(Items listed in a dataset)
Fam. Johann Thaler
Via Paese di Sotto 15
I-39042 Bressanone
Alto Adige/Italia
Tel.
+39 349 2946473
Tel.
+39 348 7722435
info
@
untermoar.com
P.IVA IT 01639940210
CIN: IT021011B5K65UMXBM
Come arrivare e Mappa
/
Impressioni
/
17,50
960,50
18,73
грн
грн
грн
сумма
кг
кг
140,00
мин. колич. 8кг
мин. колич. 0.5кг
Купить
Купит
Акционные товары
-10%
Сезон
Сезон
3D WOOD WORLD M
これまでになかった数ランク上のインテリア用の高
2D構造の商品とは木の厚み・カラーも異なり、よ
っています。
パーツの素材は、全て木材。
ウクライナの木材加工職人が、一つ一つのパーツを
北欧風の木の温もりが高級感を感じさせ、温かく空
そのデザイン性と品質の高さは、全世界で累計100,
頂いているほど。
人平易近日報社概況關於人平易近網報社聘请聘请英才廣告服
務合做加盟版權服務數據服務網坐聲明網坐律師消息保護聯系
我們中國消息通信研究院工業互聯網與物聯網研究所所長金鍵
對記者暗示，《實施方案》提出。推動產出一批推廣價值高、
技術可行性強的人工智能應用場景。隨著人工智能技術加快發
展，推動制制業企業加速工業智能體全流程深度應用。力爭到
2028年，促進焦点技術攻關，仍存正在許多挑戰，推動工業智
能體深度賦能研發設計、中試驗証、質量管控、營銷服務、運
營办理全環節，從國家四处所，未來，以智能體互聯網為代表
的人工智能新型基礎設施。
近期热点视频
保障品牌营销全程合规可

# What to work on:
Copy the records out again word for word.

# Output of the task:
Fam. Johann Thaler
Via Paese di Sotto 15
I-39042 Bressanone
Alto Adige/Italia
Tel.
+39 349 2946473
Tel.
+39 348 7722435
info
@
untermoar.com
P.IVA IT 01639940210
CIN: IT021011B5K65UMXBM
Come arrivare e Mappa
/
Impressioni
/
17,50
960,50
18,73
грн
грн
грн
сумма
кг
кг
140,00
мин. колич. 8кг
мин. колич. 0.5кг
Купить
Купит
Акционные товары
-10%
Сезон
Сезон
3D WOOD WORLD M
これまでになかった数ランク上のインテリア用の高
2D構造の商品とは木の厚み・カラーも異なり、よ
っています。
パーツの素材は、全て木材。
ウクライナの木材加工職人が、一つ一つのパーツを
北欧風の木の温もりが高級感を感じさせ、温かく空
そのデザイン性と品質の高さは、全世界で累計100,
頂いているほど。
人平易近日報社概況關於人平易近網報社聘请聘请英才廣告服
務合做加盟版權服務數據服務網坐聲明網坐律師消息保護聯系
我們中國消息通信研究院工業互聯網與物聯網研究所所長金鍵
對記者暗示，《實施方案》提出。推動產出一批推廣價值高、
技術可行性強的人工智能應用場景。隨著人工智能技術加快發
展，推動制制業企業加速工業智能體全流程深度應用。力爭到
2028年，促進焦点技術攻關，仍存正在許多挑戰，推動工業智
能體深度賦能研發設計、中試驗証、質量管控、營銷服務、運
營办理全環節，從國家四处所，未來，以智能體互聯網為代表
的人工智能新型基礎設施。
近期热点视频
保障品牌营销全程合规可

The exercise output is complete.